◆ **Passage**
········

Nellie Wong
Born (1934-09-12) September 12, 1934
Occupation(s)Poet, activist

Nellie Wong (born 12 September 1934) is an American poet and activist for feminist and socialist causes.[1][2] Wong is also an active member of the Freedom Socialist Party and Radical Women.

Biography

Wong was born in Oakland, California to Chinese immigrants. Her father had immigrated to Oakland in 1912. Wong is a Chinese American poet, feminist, and socialist who has organized and participated in activist groups working to create better conditions for women, workers, and minorities.[3]

During World War II, the Wong family worked in a grocery store in Berkeley. The internment of her Japanese American neighbors left a profound impact on her intellectual development, sensitizing her to issues of racism and the concerns of Asian Americans. The family borrowed $2,000 to start a restaurant, The Great China, in Oakland's Chinatown, where Wong worked as a waitress during her youth.[4] She attended public school, graduating from Oakland High School, and started bull work as a secretary for the Bethlehem Steel Corporation, a position she held until 1982. She later served as senior analyst in affirmative action at the University of California, San Francisco (UCSF).

While in her mid-30s, Wong began studying creative writing at San Francisco State University (SFSU) and began to write and publish her poetry. Wong credits her feminist classmates at SFSU with encouraging her writing. A male professor had once told her to throw away an angry poem she had written. One classmate told her, "You don't have to listen to him!"[1]

While a student at San Francisco State University, Wong was involved with the campus Women Writers Union, which organized around issues of race, sex, and class. In the late 1970s, alongside lesbian activist and writer Merle Woo, Wong organized the feminist literary and performance group Unbound Feet.[5] The group performed at colleges, universities, and community centers. During this time she encountered members of two affiliated socialist feminist organizations, Radical Women and the Freedom Socialist Party, and within a few years had joined their ranks.

In 1983, Wong traveled to China on the first U.S. Women Writers Tour to China sponsored by the US–China Peoples Friendship Association with Tillie Olsen, Alice Walker, Paule Marshall.[1] Also in 1983 she was a major organizer of the Merle Woo Defense Committee. Woo, a lesbian Korean-Chinese American feminist, had filed a complaint against their former employer alleging wrongful termination based on discrimination. Working with other Freedom Socialist Party and Radical Women members, Wong raised funds and awareness of the case.[3] Two legal cases were won against the defendant.

From 1983 to 1985 Wong taught poetry writing at Mills College in Oakland and playwriting at the Asian American Theater Company in San Francisco.[6]

During the 1980s and 1990s, Wong was keynote speaker at many national and regional conferences, including Third World Women and Feminist Perspectives, Women Against Racism, and the National Women's Studies Association. She has recited her poetry in China, Cuba, and throughout the U.S. She has also participated on panels concerning labor, Asian American literature, and poetry. Furthermore, Wong has taught Women's studies at the University of Minnesota and poetry writing at Mills College in Oakland, California.

········

◆ **Exercise description**
Decide whether each statement below agrees with the passage about Nellie Wong, answering yes or no and quoting the deciding words of the passage: (a) Wong's father immigrated to Oakland in 1912; (b) Wong held her secretary position at the Bethlehem Steel Corporation until 1990; (c) from 1983 to 1985, Wong taught playwriting at Mills College.

◆ **Material shown**
········

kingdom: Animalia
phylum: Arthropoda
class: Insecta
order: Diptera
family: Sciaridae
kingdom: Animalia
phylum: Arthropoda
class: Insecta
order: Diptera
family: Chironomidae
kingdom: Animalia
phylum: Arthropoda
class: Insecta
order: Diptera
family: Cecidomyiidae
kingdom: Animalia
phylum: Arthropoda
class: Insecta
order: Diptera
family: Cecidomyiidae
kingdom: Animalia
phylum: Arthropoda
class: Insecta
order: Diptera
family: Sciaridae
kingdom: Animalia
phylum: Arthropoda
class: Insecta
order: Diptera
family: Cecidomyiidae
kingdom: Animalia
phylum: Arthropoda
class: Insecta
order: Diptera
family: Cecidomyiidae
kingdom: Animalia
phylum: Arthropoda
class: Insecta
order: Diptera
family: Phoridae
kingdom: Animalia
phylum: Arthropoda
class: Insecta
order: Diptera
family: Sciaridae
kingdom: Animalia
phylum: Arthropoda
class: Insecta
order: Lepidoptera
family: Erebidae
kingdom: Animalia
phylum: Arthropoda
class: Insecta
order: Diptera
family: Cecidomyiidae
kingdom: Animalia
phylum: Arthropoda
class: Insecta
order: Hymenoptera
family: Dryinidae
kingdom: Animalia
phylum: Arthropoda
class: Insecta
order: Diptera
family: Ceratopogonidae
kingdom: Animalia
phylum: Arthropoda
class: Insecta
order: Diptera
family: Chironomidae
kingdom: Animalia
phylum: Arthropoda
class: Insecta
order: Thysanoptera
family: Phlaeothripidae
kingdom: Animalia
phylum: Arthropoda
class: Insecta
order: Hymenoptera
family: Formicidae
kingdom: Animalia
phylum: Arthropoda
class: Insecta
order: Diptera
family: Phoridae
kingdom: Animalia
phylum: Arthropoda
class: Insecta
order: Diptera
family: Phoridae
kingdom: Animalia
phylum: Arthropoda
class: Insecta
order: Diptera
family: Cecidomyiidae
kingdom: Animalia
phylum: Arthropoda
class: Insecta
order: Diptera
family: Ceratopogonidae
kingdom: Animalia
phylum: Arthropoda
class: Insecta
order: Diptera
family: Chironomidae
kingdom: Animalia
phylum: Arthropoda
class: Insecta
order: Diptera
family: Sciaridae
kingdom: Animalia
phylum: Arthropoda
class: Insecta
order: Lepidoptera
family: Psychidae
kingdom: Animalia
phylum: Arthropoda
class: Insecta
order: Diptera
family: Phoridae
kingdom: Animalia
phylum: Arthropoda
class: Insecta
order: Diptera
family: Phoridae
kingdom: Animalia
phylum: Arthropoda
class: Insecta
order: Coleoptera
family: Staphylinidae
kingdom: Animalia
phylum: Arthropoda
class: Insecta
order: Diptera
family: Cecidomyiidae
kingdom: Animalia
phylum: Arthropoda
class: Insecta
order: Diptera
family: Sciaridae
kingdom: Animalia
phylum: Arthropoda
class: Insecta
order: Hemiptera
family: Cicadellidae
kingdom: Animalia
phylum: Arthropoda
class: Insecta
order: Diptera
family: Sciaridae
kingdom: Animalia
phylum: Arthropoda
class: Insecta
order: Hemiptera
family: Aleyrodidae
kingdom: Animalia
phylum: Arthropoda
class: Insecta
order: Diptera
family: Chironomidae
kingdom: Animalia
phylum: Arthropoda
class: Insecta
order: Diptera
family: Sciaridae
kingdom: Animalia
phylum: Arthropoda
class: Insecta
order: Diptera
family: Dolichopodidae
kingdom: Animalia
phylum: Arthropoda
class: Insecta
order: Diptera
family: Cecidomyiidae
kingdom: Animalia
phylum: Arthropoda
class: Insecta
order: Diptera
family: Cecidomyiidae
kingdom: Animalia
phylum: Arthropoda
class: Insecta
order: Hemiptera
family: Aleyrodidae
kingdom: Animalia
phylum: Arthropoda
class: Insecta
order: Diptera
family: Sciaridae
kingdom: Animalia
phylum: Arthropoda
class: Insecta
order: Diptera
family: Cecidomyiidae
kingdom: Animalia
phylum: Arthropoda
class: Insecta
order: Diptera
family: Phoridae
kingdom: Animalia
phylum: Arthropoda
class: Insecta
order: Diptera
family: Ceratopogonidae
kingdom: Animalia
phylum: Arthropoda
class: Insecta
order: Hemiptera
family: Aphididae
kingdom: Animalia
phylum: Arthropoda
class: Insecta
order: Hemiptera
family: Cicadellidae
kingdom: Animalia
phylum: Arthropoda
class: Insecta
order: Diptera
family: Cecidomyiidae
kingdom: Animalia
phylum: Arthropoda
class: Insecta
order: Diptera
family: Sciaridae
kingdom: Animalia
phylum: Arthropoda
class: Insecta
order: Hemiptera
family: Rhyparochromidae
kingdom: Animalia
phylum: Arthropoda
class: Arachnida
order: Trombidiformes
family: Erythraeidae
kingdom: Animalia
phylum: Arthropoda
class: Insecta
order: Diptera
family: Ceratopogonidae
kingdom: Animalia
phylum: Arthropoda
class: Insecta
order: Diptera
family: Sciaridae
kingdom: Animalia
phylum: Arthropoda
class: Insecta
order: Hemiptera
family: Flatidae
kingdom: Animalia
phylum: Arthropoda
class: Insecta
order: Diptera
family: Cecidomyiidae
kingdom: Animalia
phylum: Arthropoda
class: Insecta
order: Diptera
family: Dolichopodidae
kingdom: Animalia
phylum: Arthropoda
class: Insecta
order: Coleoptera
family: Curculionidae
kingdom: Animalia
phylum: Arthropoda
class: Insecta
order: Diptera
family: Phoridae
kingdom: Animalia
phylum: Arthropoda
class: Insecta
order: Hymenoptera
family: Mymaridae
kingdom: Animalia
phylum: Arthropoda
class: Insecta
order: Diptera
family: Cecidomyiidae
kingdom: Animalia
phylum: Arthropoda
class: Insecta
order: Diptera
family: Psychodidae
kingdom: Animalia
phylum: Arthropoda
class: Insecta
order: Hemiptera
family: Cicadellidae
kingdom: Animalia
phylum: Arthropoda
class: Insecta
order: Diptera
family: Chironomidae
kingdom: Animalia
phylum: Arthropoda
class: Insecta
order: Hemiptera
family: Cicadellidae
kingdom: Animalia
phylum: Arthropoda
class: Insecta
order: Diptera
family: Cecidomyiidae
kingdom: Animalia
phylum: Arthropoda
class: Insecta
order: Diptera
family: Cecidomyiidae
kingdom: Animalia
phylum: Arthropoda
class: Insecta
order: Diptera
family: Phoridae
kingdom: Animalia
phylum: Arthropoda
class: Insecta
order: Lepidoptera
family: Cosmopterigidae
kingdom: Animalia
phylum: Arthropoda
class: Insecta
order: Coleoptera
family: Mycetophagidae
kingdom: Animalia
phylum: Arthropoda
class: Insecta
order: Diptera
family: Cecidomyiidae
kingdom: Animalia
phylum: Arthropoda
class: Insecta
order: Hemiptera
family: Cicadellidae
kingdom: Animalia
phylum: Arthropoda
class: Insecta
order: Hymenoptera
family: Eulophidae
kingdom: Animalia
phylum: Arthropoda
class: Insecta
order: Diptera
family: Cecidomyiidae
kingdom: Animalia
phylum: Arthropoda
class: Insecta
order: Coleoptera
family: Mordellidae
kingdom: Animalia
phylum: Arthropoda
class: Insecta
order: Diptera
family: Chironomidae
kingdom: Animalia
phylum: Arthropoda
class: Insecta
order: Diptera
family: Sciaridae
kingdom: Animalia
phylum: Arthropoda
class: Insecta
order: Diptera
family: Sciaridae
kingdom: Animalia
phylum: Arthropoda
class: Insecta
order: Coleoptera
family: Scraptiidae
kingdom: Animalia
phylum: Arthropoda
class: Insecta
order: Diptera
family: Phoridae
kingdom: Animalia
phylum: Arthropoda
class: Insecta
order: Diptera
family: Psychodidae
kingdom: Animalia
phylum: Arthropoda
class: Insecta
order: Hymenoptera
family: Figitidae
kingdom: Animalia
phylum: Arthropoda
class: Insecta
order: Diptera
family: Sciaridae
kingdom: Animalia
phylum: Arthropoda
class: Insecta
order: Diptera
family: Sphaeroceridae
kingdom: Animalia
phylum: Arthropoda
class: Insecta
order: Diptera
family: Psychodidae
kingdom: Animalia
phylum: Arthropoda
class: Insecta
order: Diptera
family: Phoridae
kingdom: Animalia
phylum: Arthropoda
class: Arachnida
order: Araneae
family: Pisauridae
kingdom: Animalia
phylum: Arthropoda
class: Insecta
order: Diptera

········

◆ **Final result**
(a) Yes: "Her father had immigrated to Oakland in 1912."
(b) No: "a position she held until 1982"
(c) No: "From 1983 to 1985 Wong taught poetry writing at Mills College in Oakland and playwriting at the Asian American Theater Company in San Francisco."